Once deserialized, the event gateway will look for the value of
strmMeta/eventContractRef
(inside the deserialized event) to determine
the rules to be applied to this event. More details on this
process here.
Data Subject provided consent (consentLevels)
The sending application must fill in this field with a list of consents given by the data-owner for the use of this event. Technically this field holds a list of 0 or more integers, and the meaning of those integers is completely up to the customer. This means that some way needs to be found to determine permission(s) from the data subject (typically via HTTP cookies), and implement the technical means to set those values in this field. 0 consent levels means the data subject does not give any permissions for the PII fields. For this customer, all PII data are permanently hidden in the encrypted stream.
See here for a discussion on consent levels in your organization.
Reference to the used encryption key (keyLink)
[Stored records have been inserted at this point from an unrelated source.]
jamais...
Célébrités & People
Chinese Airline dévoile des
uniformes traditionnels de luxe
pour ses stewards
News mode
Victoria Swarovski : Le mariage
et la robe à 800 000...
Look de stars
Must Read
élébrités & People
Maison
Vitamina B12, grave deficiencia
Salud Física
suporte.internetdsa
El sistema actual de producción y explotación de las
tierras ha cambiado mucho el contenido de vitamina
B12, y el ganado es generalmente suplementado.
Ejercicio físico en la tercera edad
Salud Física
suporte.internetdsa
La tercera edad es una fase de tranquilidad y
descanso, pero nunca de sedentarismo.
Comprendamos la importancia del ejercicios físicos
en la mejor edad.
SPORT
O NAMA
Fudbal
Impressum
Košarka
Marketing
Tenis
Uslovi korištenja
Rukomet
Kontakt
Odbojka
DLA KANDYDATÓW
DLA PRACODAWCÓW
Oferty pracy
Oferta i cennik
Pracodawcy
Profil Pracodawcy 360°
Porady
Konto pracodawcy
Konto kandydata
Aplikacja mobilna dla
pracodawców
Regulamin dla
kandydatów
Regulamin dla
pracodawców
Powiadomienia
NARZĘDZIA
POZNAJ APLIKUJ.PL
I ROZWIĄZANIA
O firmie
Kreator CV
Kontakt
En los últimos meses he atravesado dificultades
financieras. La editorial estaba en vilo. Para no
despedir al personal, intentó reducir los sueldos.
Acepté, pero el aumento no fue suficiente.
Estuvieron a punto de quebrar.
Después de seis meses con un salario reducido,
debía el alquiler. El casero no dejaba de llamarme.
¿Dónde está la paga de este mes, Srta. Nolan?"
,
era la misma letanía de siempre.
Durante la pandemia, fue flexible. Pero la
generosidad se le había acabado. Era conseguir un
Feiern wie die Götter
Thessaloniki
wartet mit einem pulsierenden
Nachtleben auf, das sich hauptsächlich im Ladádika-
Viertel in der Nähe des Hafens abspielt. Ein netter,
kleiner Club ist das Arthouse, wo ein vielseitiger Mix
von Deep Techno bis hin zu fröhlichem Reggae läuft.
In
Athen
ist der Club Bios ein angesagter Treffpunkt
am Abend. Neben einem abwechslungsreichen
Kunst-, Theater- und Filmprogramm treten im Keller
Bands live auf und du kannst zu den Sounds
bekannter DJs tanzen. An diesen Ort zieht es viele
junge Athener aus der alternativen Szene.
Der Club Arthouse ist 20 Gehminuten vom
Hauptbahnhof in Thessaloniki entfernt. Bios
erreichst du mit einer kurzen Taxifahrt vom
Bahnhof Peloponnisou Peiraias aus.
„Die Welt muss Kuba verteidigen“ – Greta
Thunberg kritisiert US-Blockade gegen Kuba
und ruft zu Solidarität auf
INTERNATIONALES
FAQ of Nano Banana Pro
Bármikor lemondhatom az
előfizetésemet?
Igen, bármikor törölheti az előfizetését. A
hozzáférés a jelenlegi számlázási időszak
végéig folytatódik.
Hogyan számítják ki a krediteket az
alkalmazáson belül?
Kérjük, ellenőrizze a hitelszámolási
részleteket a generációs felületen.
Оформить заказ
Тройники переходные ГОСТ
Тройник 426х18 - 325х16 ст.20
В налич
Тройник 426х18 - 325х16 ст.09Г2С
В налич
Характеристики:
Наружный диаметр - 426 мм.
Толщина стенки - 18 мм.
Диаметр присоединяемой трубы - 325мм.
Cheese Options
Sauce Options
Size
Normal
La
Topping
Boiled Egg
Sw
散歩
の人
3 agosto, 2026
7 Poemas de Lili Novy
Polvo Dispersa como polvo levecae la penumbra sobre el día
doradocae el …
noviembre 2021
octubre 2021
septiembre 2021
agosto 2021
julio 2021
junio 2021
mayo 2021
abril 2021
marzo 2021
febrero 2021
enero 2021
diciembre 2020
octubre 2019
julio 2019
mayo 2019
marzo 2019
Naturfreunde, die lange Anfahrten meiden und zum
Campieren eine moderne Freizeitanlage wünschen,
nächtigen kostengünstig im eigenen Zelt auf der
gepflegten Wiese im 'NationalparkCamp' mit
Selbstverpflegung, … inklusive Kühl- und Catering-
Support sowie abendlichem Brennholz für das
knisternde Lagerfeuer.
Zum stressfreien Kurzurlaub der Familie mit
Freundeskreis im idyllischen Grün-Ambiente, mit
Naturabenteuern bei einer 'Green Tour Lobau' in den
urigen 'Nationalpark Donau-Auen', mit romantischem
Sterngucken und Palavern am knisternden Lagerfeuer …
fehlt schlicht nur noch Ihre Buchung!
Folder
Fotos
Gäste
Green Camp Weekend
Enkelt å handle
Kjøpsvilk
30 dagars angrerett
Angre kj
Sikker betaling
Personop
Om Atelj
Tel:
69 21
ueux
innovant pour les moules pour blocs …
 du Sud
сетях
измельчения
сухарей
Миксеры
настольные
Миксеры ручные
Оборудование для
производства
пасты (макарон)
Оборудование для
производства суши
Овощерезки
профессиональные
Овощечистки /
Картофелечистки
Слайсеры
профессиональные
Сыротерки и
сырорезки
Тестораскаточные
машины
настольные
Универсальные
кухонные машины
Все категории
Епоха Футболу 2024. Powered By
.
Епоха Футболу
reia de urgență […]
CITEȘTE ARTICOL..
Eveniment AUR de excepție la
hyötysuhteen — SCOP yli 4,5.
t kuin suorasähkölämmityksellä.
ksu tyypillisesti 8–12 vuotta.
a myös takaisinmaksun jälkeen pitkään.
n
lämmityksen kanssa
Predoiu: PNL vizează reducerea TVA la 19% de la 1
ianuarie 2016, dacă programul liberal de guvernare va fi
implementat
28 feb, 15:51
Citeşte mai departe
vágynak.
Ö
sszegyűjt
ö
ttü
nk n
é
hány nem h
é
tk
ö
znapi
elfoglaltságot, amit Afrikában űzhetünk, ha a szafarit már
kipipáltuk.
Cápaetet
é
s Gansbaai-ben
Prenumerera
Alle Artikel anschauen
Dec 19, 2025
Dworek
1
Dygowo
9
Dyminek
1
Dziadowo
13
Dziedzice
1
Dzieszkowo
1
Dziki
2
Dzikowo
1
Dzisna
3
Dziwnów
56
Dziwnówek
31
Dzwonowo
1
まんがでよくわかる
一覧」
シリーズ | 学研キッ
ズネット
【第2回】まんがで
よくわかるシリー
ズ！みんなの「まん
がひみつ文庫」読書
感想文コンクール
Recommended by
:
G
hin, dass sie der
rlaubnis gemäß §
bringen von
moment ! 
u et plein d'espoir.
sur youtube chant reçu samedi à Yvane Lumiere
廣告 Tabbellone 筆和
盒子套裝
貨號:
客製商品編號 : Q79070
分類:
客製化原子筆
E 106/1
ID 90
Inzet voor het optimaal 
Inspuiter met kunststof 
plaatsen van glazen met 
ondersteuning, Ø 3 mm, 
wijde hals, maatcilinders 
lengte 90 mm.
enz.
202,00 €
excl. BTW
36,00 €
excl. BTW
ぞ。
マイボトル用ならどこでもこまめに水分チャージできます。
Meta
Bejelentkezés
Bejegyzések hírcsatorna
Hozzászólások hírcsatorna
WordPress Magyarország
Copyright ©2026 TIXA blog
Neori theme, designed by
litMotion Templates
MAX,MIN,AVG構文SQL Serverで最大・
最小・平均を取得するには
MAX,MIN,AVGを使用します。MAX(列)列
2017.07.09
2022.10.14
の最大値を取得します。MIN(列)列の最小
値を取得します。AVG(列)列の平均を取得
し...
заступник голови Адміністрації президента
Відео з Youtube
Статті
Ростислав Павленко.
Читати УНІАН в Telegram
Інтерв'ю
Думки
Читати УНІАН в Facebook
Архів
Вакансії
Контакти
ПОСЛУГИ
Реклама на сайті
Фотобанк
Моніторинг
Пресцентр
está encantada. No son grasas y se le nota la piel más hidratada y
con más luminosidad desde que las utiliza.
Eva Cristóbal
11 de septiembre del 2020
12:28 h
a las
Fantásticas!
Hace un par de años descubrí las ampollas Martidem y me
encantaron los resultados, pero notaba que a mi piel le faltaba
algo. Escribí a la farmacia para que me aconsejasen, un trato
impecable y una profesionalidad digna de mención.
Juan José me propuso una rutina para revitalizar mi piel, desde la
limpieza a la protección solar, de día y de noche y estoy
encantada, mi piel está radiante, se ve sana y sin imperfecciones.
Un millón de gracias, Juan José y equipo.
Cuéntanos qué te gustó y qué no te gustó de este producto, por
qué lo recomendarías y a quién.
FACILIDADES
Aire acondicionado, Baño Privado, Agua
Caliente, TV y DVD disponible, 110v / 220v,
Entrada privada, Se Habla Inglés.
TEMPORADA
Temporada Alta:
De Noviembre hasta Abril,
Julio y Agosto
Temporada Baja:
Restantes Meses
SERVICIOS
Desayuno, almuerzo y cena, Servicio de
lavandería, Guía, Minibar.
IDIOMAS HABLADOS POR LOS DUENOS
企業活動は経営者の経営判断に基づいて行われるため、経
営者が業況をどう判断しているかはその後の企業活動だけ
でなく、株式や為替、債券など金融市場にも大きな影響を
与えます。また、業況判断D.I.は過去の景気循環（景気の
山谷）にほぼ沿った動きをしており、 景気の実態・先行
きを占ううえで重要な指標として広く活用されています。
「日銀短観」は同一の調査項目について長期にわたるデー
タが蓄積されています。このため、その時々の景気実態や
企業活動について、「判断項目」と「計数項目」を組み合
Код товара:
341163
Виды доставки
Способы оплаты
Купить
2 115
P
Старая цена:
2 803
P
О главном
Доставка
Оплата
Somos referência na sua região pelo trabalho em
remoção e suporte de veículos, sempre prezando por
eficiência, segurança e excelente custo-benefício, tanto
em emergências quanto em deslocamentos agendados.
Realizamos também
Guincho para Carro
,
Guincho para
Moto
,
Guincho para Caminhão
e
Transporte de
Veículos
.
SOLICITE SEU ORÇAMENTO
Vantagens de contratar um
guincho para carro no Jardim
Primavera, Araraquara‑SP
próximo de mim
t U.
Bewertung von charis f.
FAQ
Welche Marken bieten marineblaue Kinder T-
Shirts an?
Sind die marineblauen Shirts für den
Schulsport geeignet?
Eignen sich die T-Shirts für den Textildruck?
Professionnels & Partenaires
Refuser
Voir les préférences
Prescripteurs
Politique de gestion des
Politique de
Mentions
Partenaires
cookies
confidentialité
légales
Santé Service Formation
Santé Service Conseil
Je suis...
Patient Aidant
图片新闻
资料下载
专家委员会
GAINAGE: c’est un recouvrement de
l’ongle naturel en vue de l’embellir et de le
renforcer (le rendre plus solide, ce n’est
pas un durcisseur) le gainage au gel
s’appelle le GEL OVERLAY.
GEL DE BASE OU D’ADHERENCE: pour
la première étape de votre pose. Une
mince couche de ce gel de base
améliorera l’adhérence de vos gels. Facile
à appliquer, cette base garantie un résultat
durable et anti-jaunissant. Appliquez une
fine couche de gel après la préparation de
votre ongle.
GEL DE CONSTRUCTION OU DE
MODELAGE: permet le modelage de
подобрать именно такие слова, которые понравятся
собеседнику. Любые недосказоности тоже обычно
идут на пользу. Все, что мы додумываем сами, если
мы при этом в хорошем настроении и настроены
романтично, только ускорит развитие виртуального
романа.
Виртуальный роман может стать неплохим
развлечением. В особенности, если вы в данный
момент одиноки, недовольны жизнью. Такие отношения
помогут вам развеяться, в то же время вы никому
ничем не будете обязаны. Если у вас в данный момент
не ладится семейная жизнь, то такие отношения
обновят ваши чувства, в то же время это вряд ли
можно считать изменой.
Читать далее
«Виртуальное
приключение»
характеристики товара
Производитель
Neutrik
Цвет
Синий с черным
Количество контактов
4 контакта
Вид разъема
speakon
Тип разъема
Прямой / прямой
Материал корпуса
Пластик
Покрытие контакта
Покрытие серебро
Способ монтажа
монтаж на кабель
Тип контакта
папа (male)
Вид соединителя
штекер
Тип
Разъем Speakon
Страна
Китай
When the STRM Privacy Event Gateway determines that an event belongs to
a new sequence (via the value of the keyField
in the data contract), or that an existing sequence has lasted longer than 24 hours (or as the
Privacy Algorithm dictates), it will
generate a new encryption key for the personal data attributes.
This keyLink
field provides a UUID value that is used to look up
this encryption key. This lookup is done in a decrypted stream, but
can also be done in case the encryption keys were exported to the
customer.
Unique identifier per event (nonce)
This is a convenience attribute, it is not technically necessary by STRM Privacy. Hard experience has taught that data duplication by hiccups in stream processing is quite common. This might happen inside STRM Privacy but also downstream with the customers further processing. Providing a unique random nonce in the STRM Privacy Event Gateway will make it possible to detect duplicates easily, especially combined with the event timestamp.
Process-time event time (timestamp)
This is a convenience attribute, it is not technically necessary by STRM Privacy. It contains the millisecond UTC time since the Unix epoch when the event was accepted by the STRM Privacy Event Gateway.